The game’s soundtrack consists of scenic tracks that are very nice and contribute to the charm of the game, although you probably will get tired of them eventually after your inevitable addiction fuels many late nights of playing.

Minecraft has an undeniable charm, created in part through it’s graphics.

New Features in Minecraft 1.3

Minecraft 1.3 brings a bunch of new features to the game as a free update. Firstly, maps will now generate with new structures, namely temples in the jungle biome and pyramids. These both come with traps and puzzles that need to be endured in order to reap the structure of it’s loot. Being added in one of the earlier 1.3 snapshots, i’ve been playing with these for some time and it’s nice to have additional structures to encounter as you explore the lands.

An addition to the existing structure, villages, allows players to buy and sell items from the NPC villagers using emeralds as a currency. This is nice, and does allow both an emergency supply of food should you need it, and even facilitates faster access to some of the more advanced items and, therefore, gameplay of Minecraft.

One of the new structures in Minecraft 1.3, pyramids.

The enchantment system of the game, which allows players to upgrade tools and armour in various areas, previous required a lengthy process of killing mobs, something that wasn’t entertaining in the slightest. “Mob Grinders” could automate this process, but would then leave you to wait for upwards of an hour to get a good level before enchanting just one item.

One of the most significant changes in Minecraft 1.3 sees a variety of additional actions give the player experience, including mining ores and smelting items in the furnace. This just seems “right” as much more of the game contributes to your experience of it, and makes upgrading items a much faster process. You still don’t get to choose what enchantments your item receives, but the faster process somewhat combats the randomness.

Experience points can now be earned through mining and smelting ores.

A new gameplay mode has also been added, Adventure Mode, which is suited for player-constructed adventure maps. This mode, which is in it’s early stages of development, does not allow players to destroy, harvest and place blocks in a traditional way. Instead, most of the users action is limited to controls and redstone items, which limits a player’s ability to cheat. Naturally, for adventure map players and builders, it’s a welcome addition.

As would be expected, the update adds new items to the game, all of which are definitely beneficial to the game.

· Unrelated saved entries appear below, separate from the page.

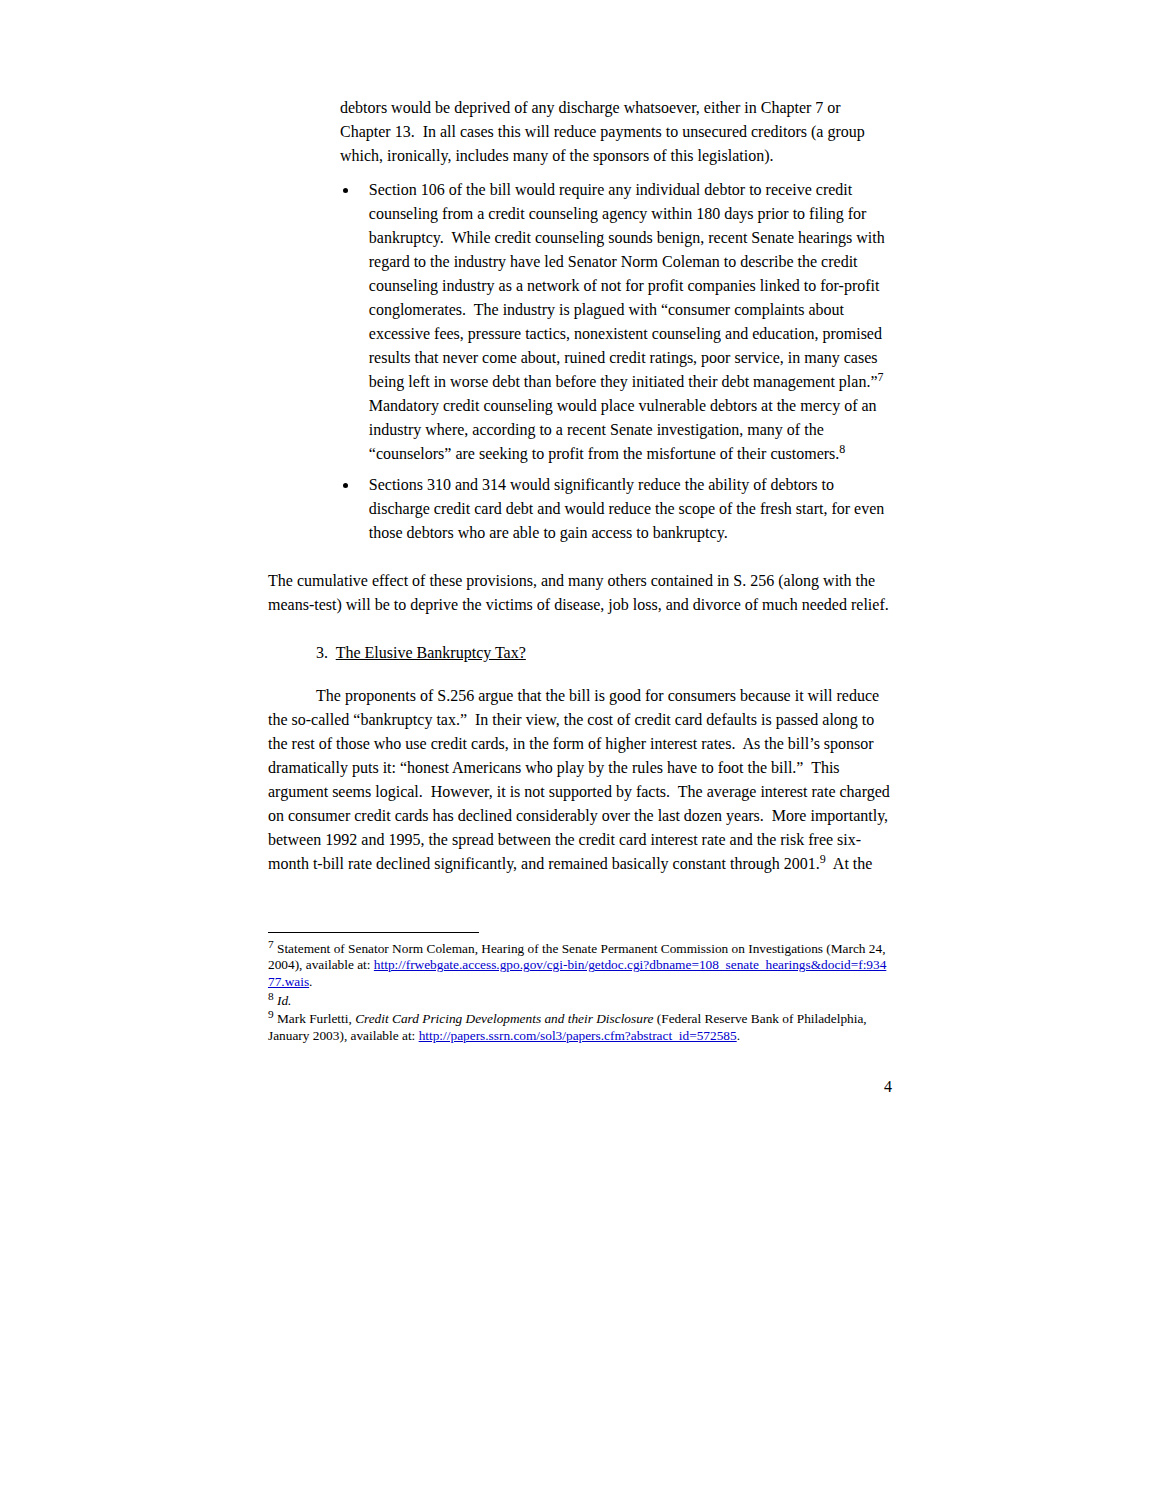debtors would be deprived of any discharge whatsoever, either in Chapter 7 or Chapter 13. In all cases this will reduce payments to unsecured creditors (a group which, ironically, includes many of the sponsors of this legislation).
Section 106 of the bill would require any individual debtor to receive credit counseling from a credit counseling agency within 180 days prior to filing for bankruptcy. While credit counseling sounds benign, recent Senate hearings with regard to the industry have led Senator Norm Coleman to describe the credit counseling industry as a network of not for profit companies linked to for-profit conglomerates. The industry is plagued with “consumer complaints about excessive fees, pressure tactics, nonexistent counseling and education, promised results that never come about, ruined credit ratings, poor service, in many cases being left in worse debt than before they initiated their debt management plan.”7 Mandatory credit counseling would place vulnerable debtors at the mercy of an industry where, according to a recent Senate investigation, many of the “counselors” are seeking to profit from the misfortune of their customers.8
Sections 310 and 314 would significantly reduce the ability of debtors to discharge credit card debt and would reduce the scope of the fresh start, for even those debtors who are able to gain access to bankruptcy.
The cumulative effect of these provisions, and many others contained in S. 256 (along with the means-test) will be to deprive the victims of disease, job loss, and divorce of much needed relief.
3. The Elusive Bankruptcy Tax?
The proponents of S.256 argue that the bill is good for consumers because it will reduce the so-called “bankruptcy tax.” In their view, the cost of credit card defaults is passed along to the rest of those who use credit cards, in the form of higher interest rates. As the bill’s sponsor dramatically puts it: “honest Americans who play by the rules have to foot the bill.” This argument seems logical. However, it is not supported by facts. The average interest rate charged on consumer credit cards has declined considerably over the last dozen years. More importantly, between 1992 and 1995, the spread between the credit card interest rate and the risk free six-month t-bill rate declined significantly, and remained basically constant through 2001.9 At the
7 Statement of Senator Norm Coleman, Hearing of the Senate Permanent Commission on Investigations (March 24, 2004), available at: http://frwebgate.access.gpo.gov/cgi-bin/getdoc.cgi?dbname=108_senate_hearings&docid=f:93477.wais.
8 Id.
9 Mark Furletti, Credit Card Pricing Developments and their Disclosure (Federal Reserve Bank of Philadelphia, January 2003), available at: http://papers.ssrn.com/sol3/papers.cfm?abstract_id=572585.
4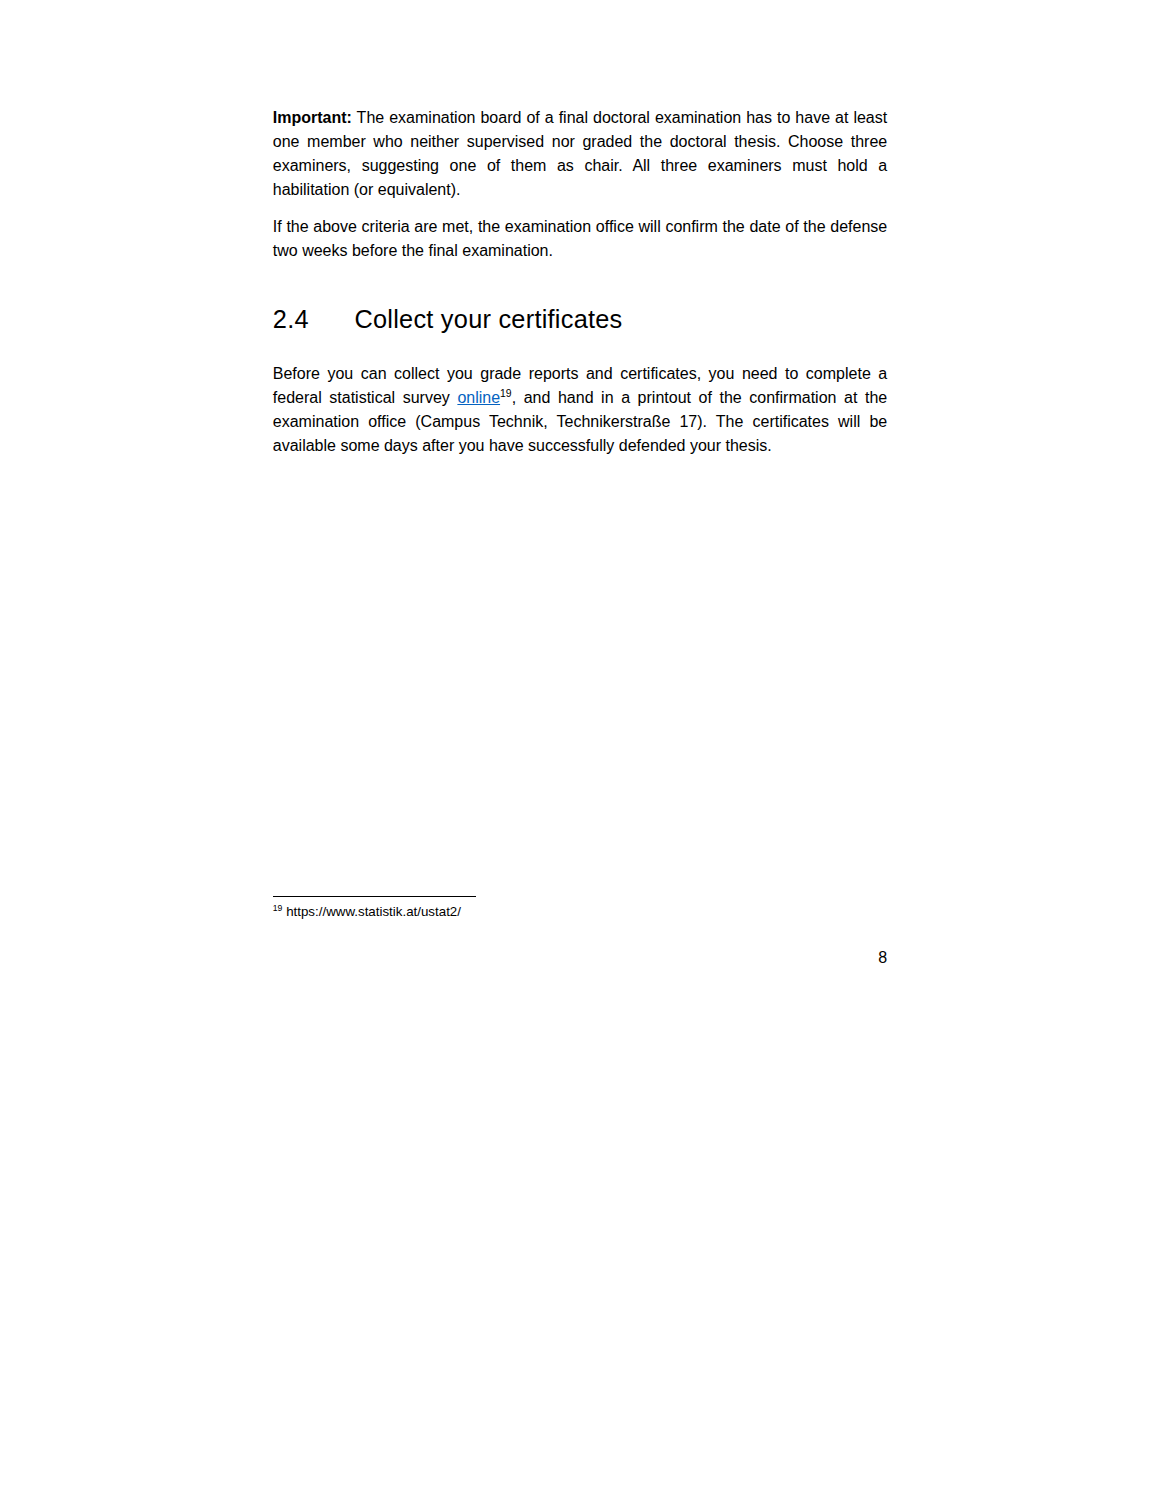Important: The examination board of a final doctoral examination has to have at least one member who neither supervised nor graded the doctoral thesis. Choose three examiners, suggesting one of them as chair. All three examiners must hold a habilitation (or equivalent).
If the above criteria are met, the examination office will confirm the date of the defense two weeks before the final examination.
2.4 Collect your certificates
Before you can collect you grade reports and certificates, you need to complete a federal statistical survey online19, and hand in a printout of the confirmation at the examination office (Campus Technik, Technikerstraße 17). The certificates will be available some days after you have successfully defended your thesis.
19 https://www.statistik.at/ustat2/
8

These include Ender Chests, a special type of chest that allows you to access the same inventory from any Ender Chest, tripwires, writeable books and farmable cocoa beans. None of the new objects or changes to existing ones are bad or negative to the game, although some tweaks might not be to your satisfaction since they involve more work on your part.

Two of the new objects added in the update, a tripwire hook and an Ender Chest.

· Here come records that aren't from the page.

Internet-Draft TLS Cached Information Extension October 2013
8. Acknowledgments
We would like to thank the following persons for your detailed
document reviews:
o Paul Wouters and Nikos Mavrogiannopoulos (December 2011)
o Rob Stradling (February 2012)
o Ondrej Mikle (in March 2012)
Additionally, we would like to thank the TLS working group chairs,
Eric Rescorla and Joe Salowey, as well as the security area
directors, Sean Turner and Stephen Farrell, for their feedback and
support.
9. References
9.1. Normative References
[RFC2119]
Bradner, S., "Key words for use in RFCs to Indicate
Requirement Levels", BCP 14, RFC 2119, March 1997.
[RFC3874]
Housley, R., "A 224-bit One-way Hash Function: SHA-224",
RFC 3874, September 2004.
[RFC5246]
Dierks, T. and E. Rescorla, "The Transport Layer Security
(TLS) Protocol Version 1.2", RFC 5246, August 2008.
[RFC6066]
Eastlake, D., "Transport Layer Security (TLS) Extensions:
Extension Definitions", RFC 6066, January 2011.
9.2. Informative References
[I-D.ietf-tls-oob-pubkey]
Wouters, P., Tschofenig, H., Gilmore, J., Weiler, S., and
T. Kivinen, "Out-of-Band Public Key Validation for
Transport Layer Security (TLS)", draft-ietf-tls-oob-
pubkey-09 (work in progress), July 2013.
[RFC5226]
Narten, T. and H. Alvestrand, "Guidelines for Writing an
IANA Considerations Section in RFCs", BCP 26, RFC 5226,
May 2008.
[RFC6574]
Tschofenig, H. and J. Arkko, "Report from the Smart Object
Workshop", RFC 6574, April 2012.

You can view a pretty extensive list of updates in Minecraft 1.3 on Reddit. The update only confirms Minecraft’s value through Mojang’s constant, feature-packed updates. Even at the time of writing this review, days before the official Minecraft 1.3 release, the game’s developers are already at work on developing features for future updates, which look promising.

Conclusion

At face value, Minecraft’s premise isn’t going to appeal to everyone. It’s a sandbox to a further extent than games like The Sims, that still offer the player significant story-based and RPG aspects. However, Minecraft is more a tool than game and it’s fun is a product of how you choose to play with it. You can construct amazingly detailed buildings or use the tools to create adventure maps to share with other players. You can construct arenas to play the mini-games that are a product of community invention or just explore the lands.

It’s a fun game, and comes at an amazing value at $26.95 for essentially infinite replayability. The 1.3 update only cements that further, with Mojang’s commitment to bringing free updates that add significant batches of new content and gameplay. With the new objects, trading and experience systems, LAN multiplayer feature and more, Minecraft 1.3 gets a definite thumbs-up from us!